Nos últimos 12 meses, o município contabilizou 4.909 exames de mamografia na rede pública de saúde. “A média é de aproximadamente 410 mamografias por mês”, conta. Bento Gonçalves também é referência para os municípios de Pinto Bandeira, Santa Tereza e Monte Belo do Sul.
Daiane explica que os exames de mamografia no município são realizados por meio de um prestador credenciado, selecionado via edital de chamamento público. Atualmente, o município não conta com mamógrafo próprio, mas, segundo ela, a contratualização tem se mostrado financeiramente vantajosa, já que os pagamentos seguem os valores da tabela do SUS. Além disso, o serviço contratado atende plenamente à demanda local, garantindo agilidade no acesso aos exames e contribuindo para a eficiência do rastreamento mamográfico na rede pública.
Questionada sobre a possibilidade de o município adquirir mamógrafos próprios, Daiane afirma que não há essa previsão. “Não há levantamento indicando necessidade de aquisição ou atualização de mamógrafo, pois a atual estratégia via prestador credenciado tem se mostrado eficiente e econômica”, explica.

* _Dados fornecidos_
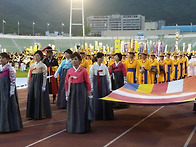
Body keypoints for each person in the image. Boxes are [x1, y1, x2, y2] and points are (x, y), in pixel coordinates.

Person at [65, 52, 92, 133]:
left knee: (81, 108)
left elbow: (88, 82)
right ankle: (72, 127)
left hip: (81, 90)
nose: (74, 61)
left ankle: (82, 127)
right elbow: (66, 82)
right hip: (72, 90)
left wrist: (89, 93)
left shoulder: (83, 70)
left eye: (75, 59)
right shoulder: (69, 71)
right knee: (73, 108)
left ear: (80, 61)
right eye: (72, 59)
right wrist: (67, 93)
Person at [0, 52, 23, 132]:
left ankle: (10, 126)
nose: (1, 60)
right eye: (0, 58)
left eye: (3, 58)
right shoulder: (0, 68)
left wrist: (12, 91)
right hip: (1, 90)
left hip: (7, 90)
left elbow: (13, 81)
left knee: (8, 106)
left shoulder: (10, 68)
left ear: (7, 60)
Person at [26, 50, 51, 120]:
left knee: (38, 97)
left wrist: (43, 85)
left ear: (41, 57)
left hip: (39, 82)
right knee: (32, 96)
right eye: (35, 56)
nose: (36, 57)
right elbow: (29, 75)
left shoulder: (43, 66)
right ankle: (31, 114)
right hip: (33, 82)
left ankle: (39, 114)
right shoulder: (32, 65)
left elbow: (45, 76)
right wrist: (28, 83)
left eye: (38, 56)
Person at [89, 52, 114, 120]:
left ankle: (104, 115)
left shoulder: (104, 66)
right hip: (96, 84)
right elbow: (90, 77)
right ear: (97, 58)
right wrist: (91, 87)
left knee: (104, 98)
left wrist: (109, 87)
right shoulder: (93, 67)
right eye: (100, 58)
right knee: (96, 99)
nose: (101, 59)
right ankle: (96, 115)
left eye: (102, 58)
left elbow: (108, 77)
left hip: (104, 85)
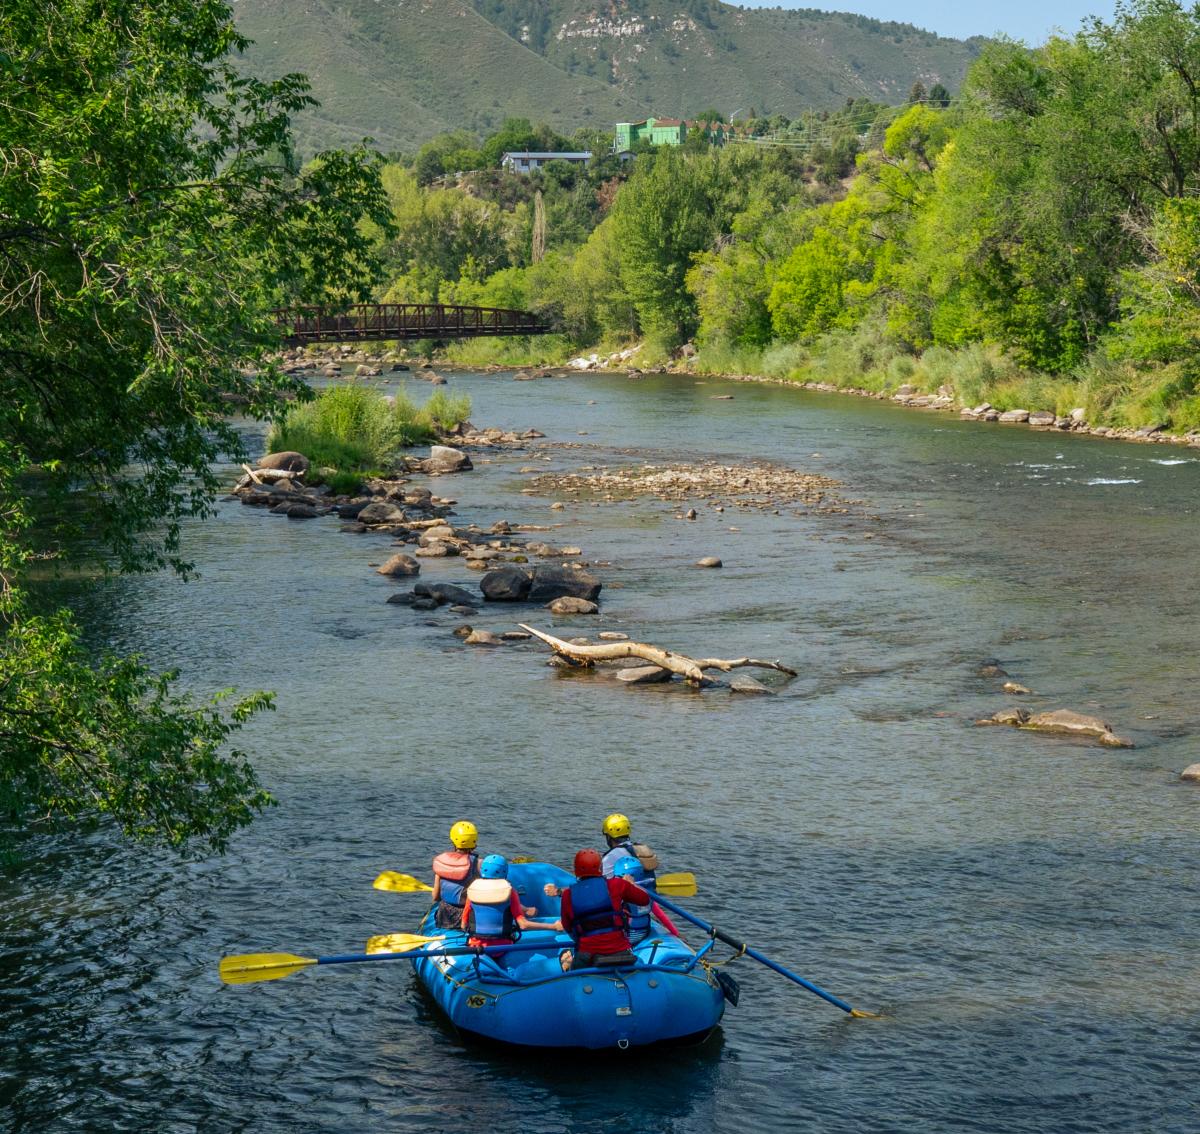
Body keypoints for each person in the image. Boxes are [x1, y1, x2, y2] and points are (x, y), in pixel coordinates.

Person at [558, 848, 650, 971]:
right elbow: (644, 899)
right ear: (600, 868)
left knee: (570, 964)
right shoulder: (618, 884)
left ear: (576, 870)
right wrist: (631, 885)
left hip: (587, 955)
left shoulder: (568, 895)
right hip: (621, 950)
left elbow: (567, 926)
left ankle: (567, 966)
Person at [461, 855, 560, 950]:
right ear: (504, 872)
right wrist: (554, 926)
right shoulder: (510, 892)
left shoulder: (473, 890)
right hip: (502, 947)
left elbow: (463, 925)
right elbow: (523, 925)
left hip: (475, 945)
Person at [611, 855, 680, 943]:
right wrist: (675, 933)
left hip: (627, 936)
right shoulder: (647, 892)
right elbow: (660, 914)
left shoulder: (621, 893)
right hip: (644, 933)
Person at [430, 820, 481, 929]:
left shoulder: (442, 862)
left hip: (444, 915)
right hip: (466, 917)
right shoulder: (479, 864)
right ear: (474, 841)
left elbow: (435, 897)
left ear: (453, 841)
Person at [600, 812, 659, 888]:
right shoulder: (639, 849)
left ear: (609, 836)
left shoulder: (611, 856)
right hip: (649, 895)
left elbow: (601, 883)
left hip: (629, 897)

* _O que fazer_
Transcreva na íntegra o trecho sobre mamografias, sem nenhuma alteração. Os registros não guardam relação com o trecho sobre mamografias.

* _Resposta do exercício_
Nos últimos 12 meses, o município contabilizou 4.909 exames de mamografia na rede pública de saúde. “A média é de aproximadamente 410 mamografias por mês”, conta. Bento Gonçalves também é referência para os municípios de Pinto Bandeira, Santa Tereza e Monte Belo do Sul.
Daiane explica que os exames de mamografia no município são realizados por meio de um prestador credenciado, selecionado via edital de chamamento público. Atualmente, o município não conta com mamógrafo próprio, mas, segundo ela, a contratualização tem se mostrado financeiramente vantajosa, já que os pagamentos seguem os valores da tabela do SUS. Além disso, o serviço contratado atende plenamente à demanda local, garantindo agilidade no acesso aos exames e contribuindo para a eficiência do rastreamento mamográfico na rede pública.
Questionada sobre a possibilidade de o município adquirir mamógrafos próprios, Daiane afirma que não há essa previsão. “Não há levantamento indicando necessidade de aquisição ou atualização de mamógrafo, pois a atual estratégia via prestador credenciado tem se mostrado eficiente e econômica”, explica.